LA COUR STATUE que :

1.         Les actes de procédures révèlent une cause d’action valable.

2.         Il existe un groupe identifiable formé d’au moins deux personnes et il n’existe aucun litige entre les personnes inscrites au recours collectif qui nécessiterait leur récusation.

3.         Il existe des points communs, dont le règlement fera progresser les réclamations de tous les membres du groupe. Les points communs prédominent sur ceux qui ne concernent qu’un membre.

4.         Le recours collectif est le meilleur moyen de régler, de façon juste et efficace, les points de droit ou de fait communs.

5.         M. Paradis, M. Gibeau et M. Lockhart sont des représentants demandeurs appropriés.
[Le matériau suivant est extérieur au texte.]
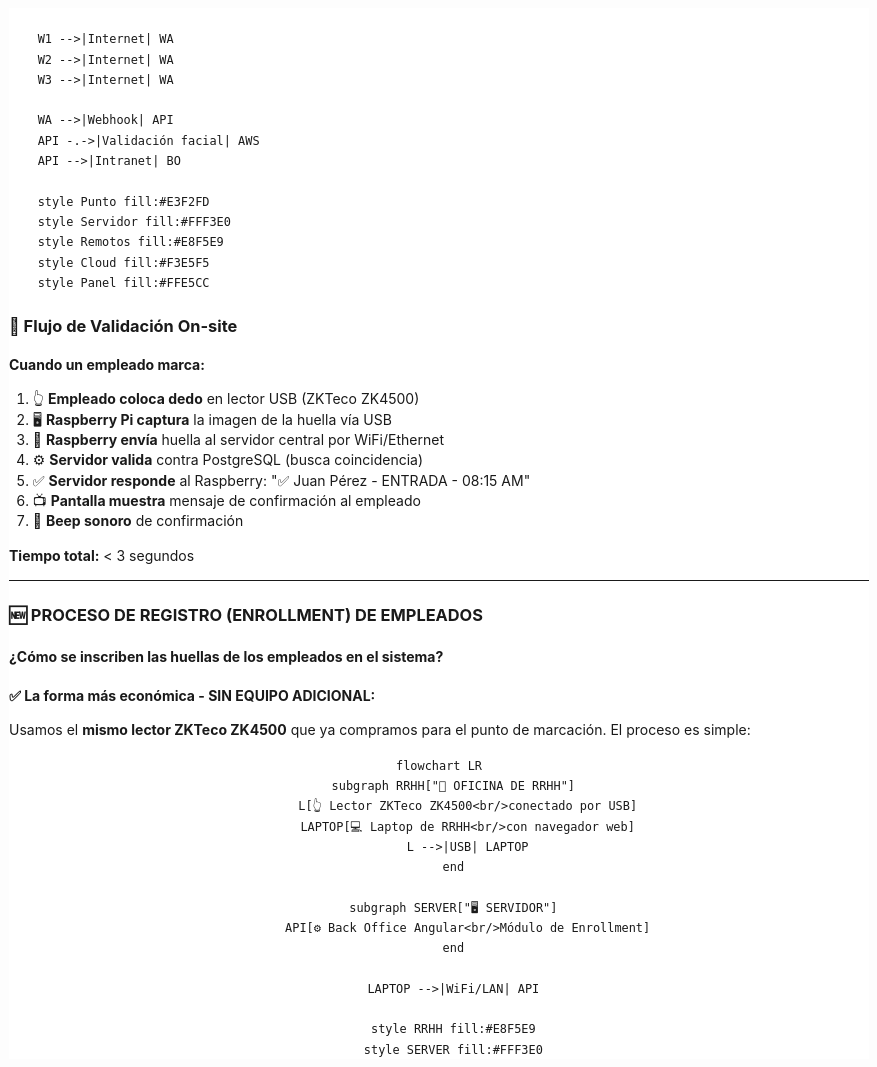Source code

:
 ```mermaid

    W1 -->|Internet| WA
    W2 -->|Internet| WA
    W3 -->|Internet| WA

    WA -->|Webhook| API
    API -.->|Validación facial| AWS
    API -->|Intranet| BO

    style Punto fill:#E3F2FD
    style Servidor fill:#FFF3E0
    style Remotos fill:#E8F5E9
    style Cloud fill:#F3E5F5
    style Panel fill:#FFE5CC
```

</div>

### 🔄 Flujo de Validación On-site

**Cuando un empleado marca:**

1. 👆 **Empleado coloca dedo** en lector USB (ZKTeco ZK4500)
2. 🖥️ **Raspberry Pi captura** la imagen de la huella vía USB
3. 📡 **Raspberry envía** huella al servidor central por WiFi/Ethernet
4. ⚙️ **Servidor valida** contra PostgreSQL (busca coincidencia)
5. ✅ **Servidor responde** al Raspberry: "✅ Juan Pérez - ENTRADA - 08:15 AM"
6. 📺 **Pantalla muestra** mensaje de confirmación al empleado
7. 🔔 **Beep sonoro** de confirmación

**Tiempo total:** < 3 segundos

---

### 🆕 PROCESO DE REGISTRO (ENROLLMENT) DE EMPLEADOS

#### ¿Cómo se inscriben las huellas de los empleados en el sistema?

**✅ La forma más económica - SIN EQUIPO ADICIONAL:**

Usamos el **mismo lector ZKTeco ZK4500** que ya compramos para el punto de marcación. El proceso es simple:

<div align="center">

```mermaid
flowchart LR
    subgraph RRHH["💼 OFICINA DE RRHH"]
        L[👆 Lector ZKTeco ZK4500<br/>conectado por USB]
        LAPTOP[💻 Laptop de RRHH<br/>con navegador web]
        L -->|USB| LAPTOP
    end

    subgraph SERVER["🖥️ SERVIDOR"]
        API[⚙️ Back Office Angular<br/>Módulo de Enrollment]
    end

    LAPTOP -->|WiFi/LAN| API

    style RRHH fill:#E8F5E9
    style SERVER fill:#FFF3E0
```
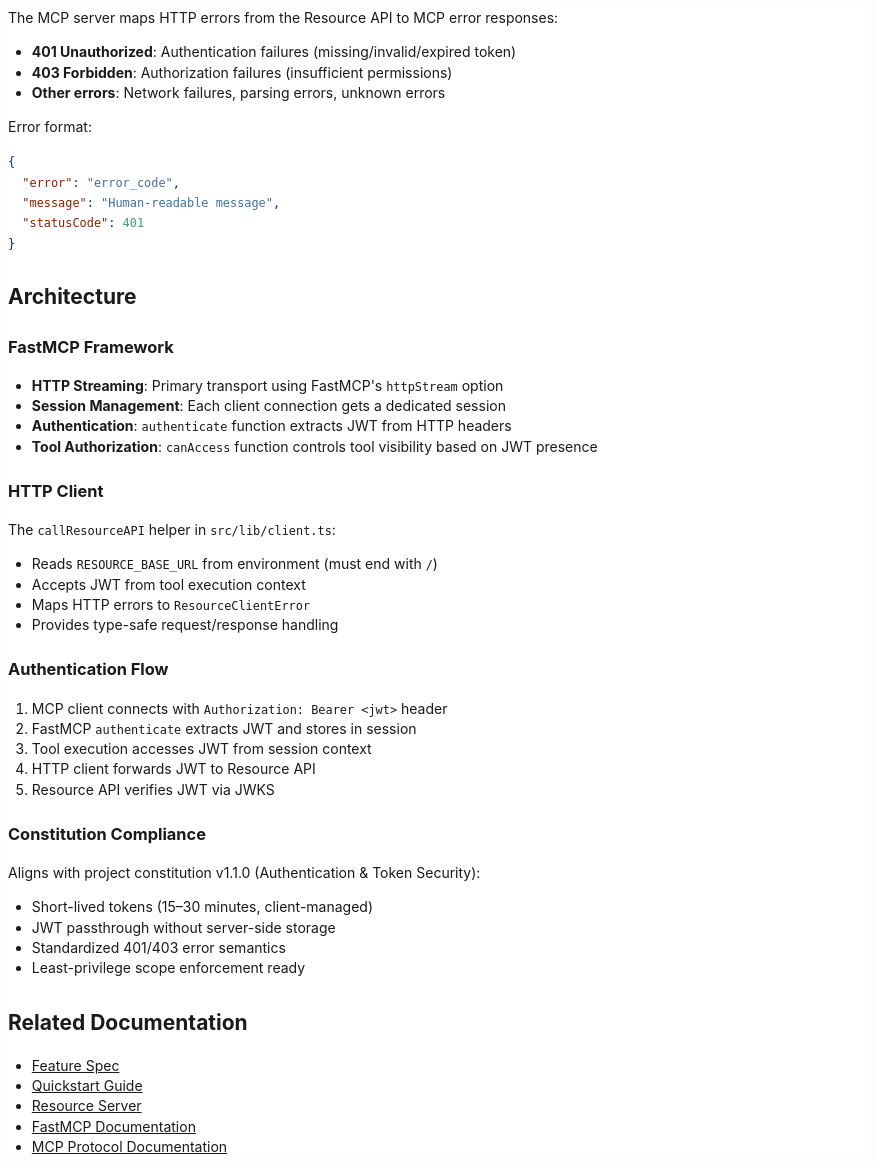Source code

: The MCP server maps HTTP errors from the Resource API to MCP error responses:

- **401 Unauthorized**: Authentication failures (missing/invalid/expired token)
- **403 Forbidden**: Authorization failures (insufficient permissions)
- **Other errors**: Network failures, parsing errors, unknown errors

Error format:
```json
{
  "error": "error_code",
  "message": "Human-readable message",
  "statusCode": 401
}
```

## Architecture

### FastMCP Framework

- **HTTP Streaming**: Primary transport using FastMCP's `httpStream` option
- **Session Management**: Each client connection gets a dedicated session
- **Authentication**: `authenticate` function extracts JWT from HTTP headers
- **Tool Authorization**: `canAccess` function controls tool visibility based on JWT presence

### HTTP Client

The `callResourceAPI` helper in `src/lib/client.ts`:
- Reads `RESOURCE_BASE_URL` from environment (must end with `/`)
- Accepts JWT from tool execution context
- Maps HTTP errors to `ResourceClientError`
- Provides type-safe request/response handling

### Authentication Flow

1. MCP client connects with `Authorization: Bearer <jwt>` header
2. FastMCP `authenticate` extracts JWT and stores in session
3. Tool execution accesses JWT from session context
4. HTTP client forwards JWT to Resource API
5. Resource API verifies JWT via JWKS

### Constitution Compliance

Aligns with project constitution v1.1.0 (Authentication & Token Security):
- Short-lived tokens (15–30 minutes, client-managed)
- JWT passthrough without server-side storage
- Standardized 401/403 error semantics
- Least-privilege scope enforcement ready

## Related Documentation

- [Feature Spec](/specs/003-i-want-to/spec.md)
- [Quickstart Guide](/specs/003-i-want-to/quickstart.md)
- [Resource Server](/apps/api/README.md)
- [FastMCP Documentation](https://github.com/punkpeye/fastmcp)
- [MCP Protocol Documentation](https://modelcontextprotocol.io)
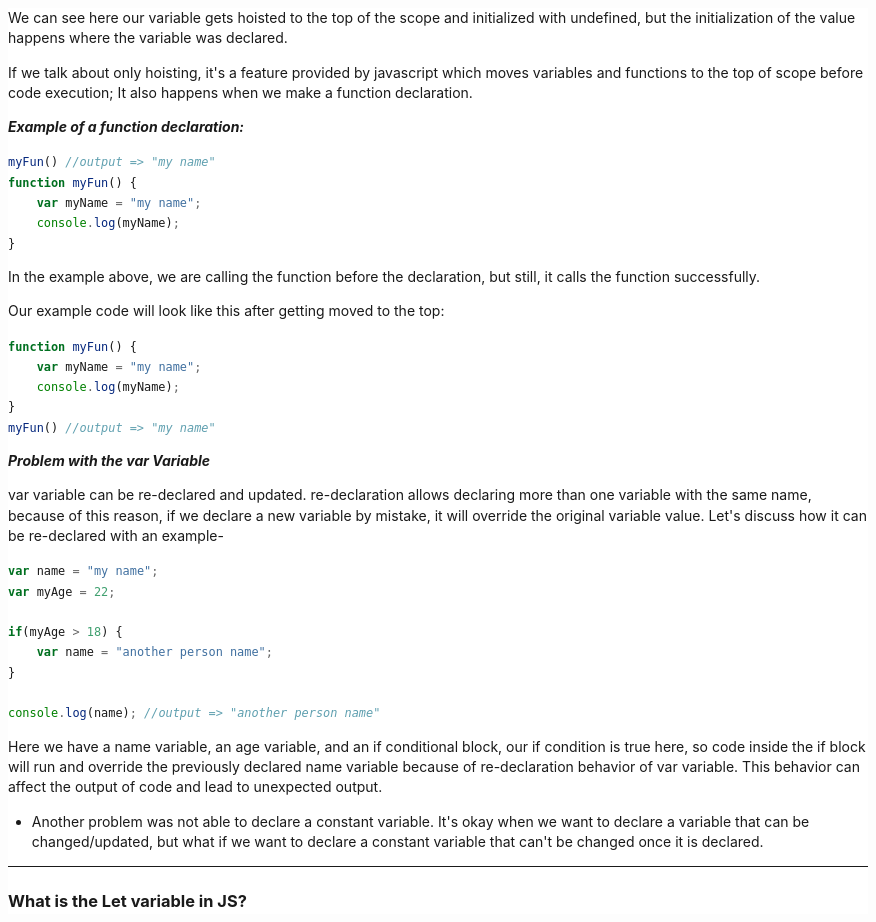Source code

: We can see here our variable gets hoisted to the top of the scope and initialized with undefined, but the initialization of the value happens where the variable was declared.

If we talk about only hoisting, it's a feature provided by javascript which moves variables and functions to the top of scope before code execution; It also happens when we make a function declaration.

***Example of a function declaration:***

```js
myFun() //output => "my name"
function myFun() {
    var myName = "my name";
    console.log(myName);
}
```
In the example above, we are calling the function before the declaration, but still, it calls the function successfully.

Our example code will look like this after getting moved to the top:

```js
function myFun() {
    var myName = "my name";
    console.log(myName);
}
myFun() //output => "my name"
```

***Problem with the var Variable***

var variable can be re-declared and updated. re-declaration allows declaring more than one variable with the same name, because of this reason, if we declare a new variable by mistake, it will override the original variable value.
Let's discuss how it can be re-declared with an example-

```js
var name = "my name";
var myAge = 22;

if(myAge > 18) {
    var name = "another person name";
}

console.log(name); //output => "another person name"
```
Here we have a name variable, an age variable, and an if conditional block, our if condition is true here, so code inside the if block will run and override the previously declared name variable because of re-declaration behavior of var variable. This behavior can affect the output of code and lead to unexpected output.

- Another problem was not able to declare a constant variable. It's okay when we want to declare a variable that can be changed/updated, but what if we want to declare a constant variable that can't be changed once it is declared.

---
### What is the Let variable in JS?

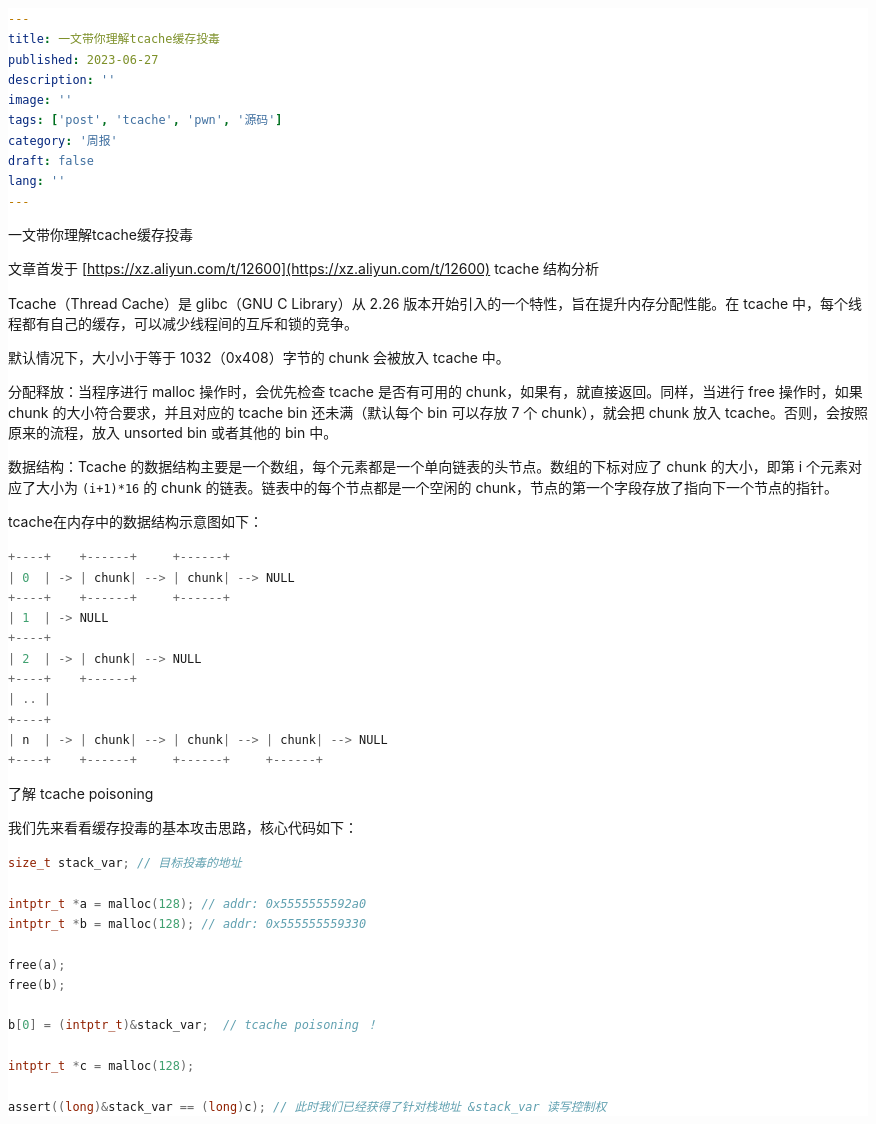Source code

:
 ```yaml
---
title: 一文带你理解tcache缓存投毒
published: 2023-06-27
description: ''
image: ''
tags: ['post', 'tcache', 'pwn', '源码']
category: '周报'
draft: false
lang: ''
---
```

 一文带你理解tcache缓存投毒


文章首发于 [https://xz.aliyun.com/t/12600](https://xz.aliyun.com/t/12600)
 tcache 结构分析

Tcache（Thread Cache）是 glibc（GNU C Library）从 2.26 版本开始引入的一个特性，旨在提升内存分配性能。在 tcache 中，每个线程都有自己的缓存，可以减少线程间的互斥和锁的竞争。

默认情况下，大小小于等于 1032（0x408）字节的 chunk 会被放入 tcache 中。

分配释放：当程序进行 malloc 操作时，会优先检查 tcache 是否有可用的 chunk，如果有，就直接返回。同样，当进行 free 操作时，如果 chunk 的大小符合要求，并且对应的 tcache bin 还未满（默认每个 bin 可以存放 7 个 chunk），就会把 chunk 放入 tcache。否则，会按照原来的流程，放入 unsorted bin 或者其他的 bin 中。

数据结构：Tcache 的数据结构主要是一个数组，每个元素都是一个单向链表的头节点。数组的下标对应了 chunk 的大小，即第 i 个元素对应了大小为 `(i+1)*16` 的 chunk 的链表。链表中的每个节点都是一个空闲的 chunk，节点的第一个字段存放了指向下一个节点的指针。

tcache在内存中的数据结构示意图如下：

```c
+----+    +------+     +------+
| 0  | -> | chunk| --> | chunk| --> NULL
+----+    +------+     +------+
| 1  | -> NULL
+----+ 
| 2  | -> | chunk| --> NULL
+----+    +------+
| .. | 
+----+
| n  | -> | chunk| --> | chunk| --> | chunk| --> NULL
+----+    +------+     +------+     +------+
```


 了解 tcache poisoning 

我们先来看看缓存投毒的基本攻击思路，核心代码如下：

```c
size_t stack_var; // 目标投毒的地址

intptr_t *a = malloc(128); // addr: 0x5555555592a0
intptr_t *b = malloc(128); // addr: 0x555555559330

free(a);
free(b);

b[0] = (intptr_t)&stack_var;  // tcache poisoning ！

intptr_t *c = malloc(128);

assert((long)&stack_var == (long)c); // 此时我们已经获得了针对栈地址 &stack_var 读写控制权
```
6.         La requête en autorisation de la présente action en tant que recours collectif est accueillie, à condition que les demandeurs présentent un plan de litige mis à jour dans les 14 jours suivant la date du présent jugement.

7.         Les neuf points communs proposés par les demandeurs sont autorisés en tant que points communs.

8.         Aucuns dépens ne sont adjugés au regard de cette requête.